I’m wondering about what looks like multiple tag schemas existing in parallel. Apart from the general tags developed, I understand, from a European/western perspective, there seem to also exist highway Africa schema which evolved from Mali-specific schema, as well as East Africa guidelines. There are probably more. I can’t help but imagine the western tagging schema growing and swallowing up the whole continent, while the eastern coast holds out with its own schema, and then they, presumably, have a line of contact somewhere, where the tagging differences need to be reconciled.
However, all the systems seem to me to largely say the same thing: “function rather than surface matters for classification, don’t tag for the renderer.” So - is it helpful to have these parallel schemas?
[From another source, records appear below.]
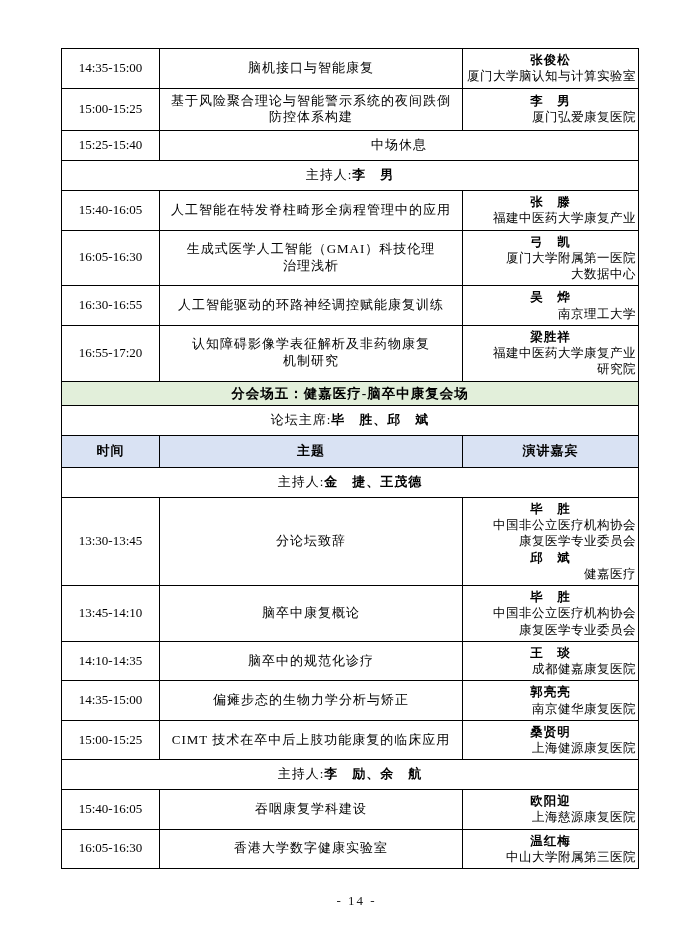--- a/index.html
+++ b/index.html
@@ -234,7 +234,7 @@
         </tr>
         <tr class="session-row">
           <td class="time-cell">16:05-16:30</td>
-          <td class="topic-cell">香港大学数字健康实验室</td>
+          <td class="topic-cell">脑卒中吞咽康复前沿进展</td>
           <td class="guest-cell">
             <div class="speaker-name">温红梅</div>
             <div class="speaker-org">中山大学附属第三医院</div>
What are the issues we’d all encounter if we were to apply the main tagging schema in Africa? Isn’t having multiple definitions for the same tags existing in the OSM database too high price to pay for whatever advantages we gain?
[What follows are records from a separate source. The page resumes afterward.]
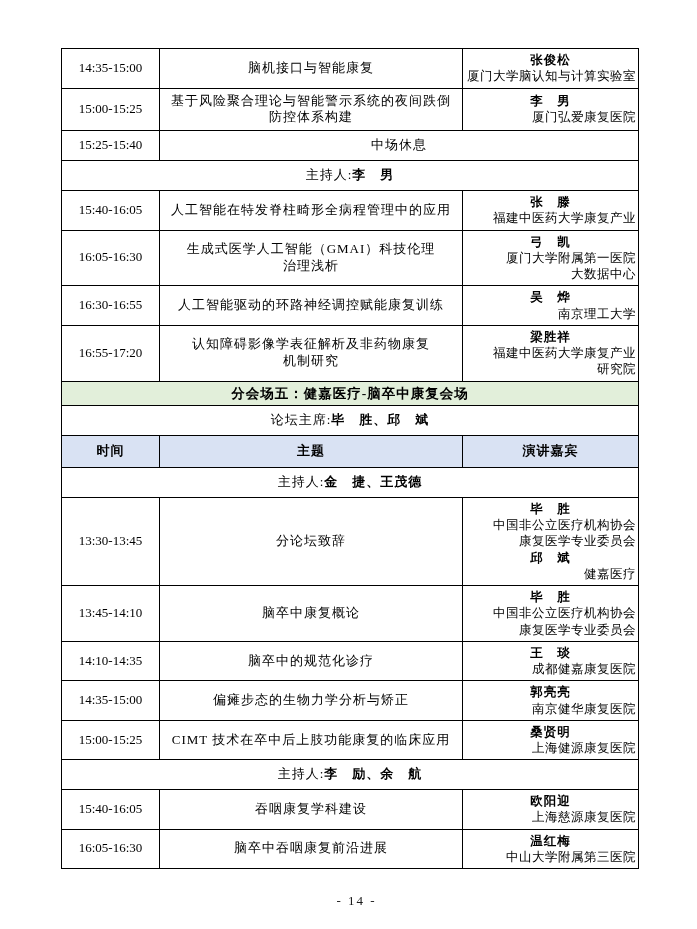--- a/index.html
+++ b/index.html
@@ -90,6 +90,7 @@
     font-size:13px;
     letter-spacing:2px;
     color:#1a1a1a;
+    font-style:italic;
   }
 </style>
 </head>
I’m sure this discussion has been had over and over, I just can’t seem to find it. Thanks to anyone who can point me in the right direction.
Discussion
Comment from Sanderd17 on 27 August 2020 at 10:56
IMO, the African schema is just a clarification of the European schema but for African roads.
If a European maps african roads, he’s often inclined to map everything that isn’t paved as track. Because in Europe, most unpaved roads are actually mainly for agricultural use.
But the tagging just implies the function: tertiary roads connect villages, secondary roads connect towns, primary roads connect cities, and trunk or motorway roads are just special primary roads (with special rights).
Then you have residential roads for accessing houses, and unclassified roads for any roads in between.
It seems all pretty simple to me. Of course there are cases where you can doubt between two classes. But just pick one and carry on.